Common Pitfalls

View as Markdown

Overview

These are the mistakes we most often see when reviewing partner-built Content Gateway integrations. Most of them silently overstate access, inflate sync cost, or break search relevance without raising an error from the protocol layer. Worth scanning before your first production sync.


Returning every member of a large group in one response

/groups/{groupId}/members is the highest-fan-out endpoint during sync. For groups with many thousands of members, return a page (e.g., 1,000-5,000 members) plus @odata.nextLink and let Moveworks follow the chain.


Using {type: USER, id: "*"} as a wildcard

Only {type: "GROUP", "id": "*", "action": "VIEW"} is interpreted as “any user.” The USER variant looks similar but does not grant public access. See How Permissions Work for the full wildcard semantics.


Stale, always-current, or missing last_modified_datetime on file responses

This timestamp is the cache key for the file binary cache. If it’s wrong, every sync re-downloads every binary file regardless of whether it changed. See the Operational Guide for the full cache behavior.

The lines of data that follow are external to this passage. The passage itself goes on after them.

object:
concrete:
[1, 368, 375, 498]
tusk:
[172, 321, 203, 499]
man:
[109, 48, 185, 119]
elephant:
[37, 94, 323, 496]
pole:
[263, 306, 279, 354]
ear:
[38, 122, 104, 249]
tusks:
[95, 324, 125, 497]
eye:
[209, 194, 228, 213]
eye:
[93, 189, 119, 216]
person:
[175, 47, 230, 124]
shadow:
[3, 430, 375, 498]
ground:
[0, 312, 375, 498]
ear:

Walking permission inheritance live for every file

If /files/{id}/permissions makes 2-4 live calls to your source per file, your first-sync load is multiplied by that factor. Pre-fetch permissions in bulk during server startup or on the first /files request, then serve /files/{id}/permissions from an in-memory map. The starter code’s fetch_permissions_for_file docstring shows the recommended bulk-cache pattern.

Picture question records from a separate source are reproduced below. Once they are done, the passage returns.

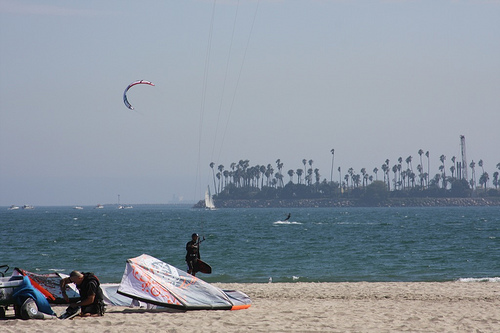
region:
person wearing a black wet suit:
[177, 232, 210, 272]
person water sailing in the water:
[270, 205, 305, 227]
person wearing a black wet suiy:
[183, 239, 210, 279]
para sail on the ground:
[86, 239, 261, 326]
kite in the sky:
[103, 66, 165, 124]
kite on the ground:
[14, 263, 56, 317]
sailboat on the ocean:
[201, 176, 215, 211]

Recursing into nested groups when returning /groups/{groupId}/members

Return only the direct members of a group, including any sub-groups as {"type": "GROUP", "id": "..."} entries. Moveworks follows the chain itself. Returning the flattened user list will silently overstate access.


Including HTML body in the /files list response

Moveworks reads HTML body from /files/{id}, not from the list response. Including body in every list response is wasted payload.

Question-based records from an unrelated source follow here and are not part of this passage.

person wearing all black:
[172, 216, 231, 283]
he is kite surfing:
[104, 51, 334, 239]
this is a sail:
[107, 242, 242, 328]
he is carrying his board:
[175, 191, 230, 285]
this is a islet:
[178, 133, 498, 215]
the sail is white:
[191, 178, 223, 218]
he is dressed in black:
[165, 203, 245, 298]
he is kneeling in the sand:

Defaulting to a public wildcard when permissions can’t be resolved

A common defensive pattern is to return {type: GROUP, id: "*"} whenever fetch_permissions_for_file can’t find a matching entry: unknown file IDs, cache misses during a bulk pre-fetch, transient errors after retries, or newly-created documents whose ACL hasn’t been loaded yet. This silently grants public access to any file the caller asks about.

Fail closed instead: return 404 for files that genuinely don’t exist, or [] (empty permissions list) when the file exists but its permissions couldn’t be resolved.


Single-threaded production deployment

Running python content_gateway.py directly in production serializes concurrent Moveworks requests. Configure your hosting platform for concurrent request handling. See the starter code concurrency note.


Exposing files over 25 MB

Files larger than 25 MB are downloaded by Moveworks but rejected before indexing, so they will silently never appear in search. If you knowingly have oversize content, filter it out at the source rather than letting Moveworks re-download it on every sync. See Supported MIME Types for the full behavior.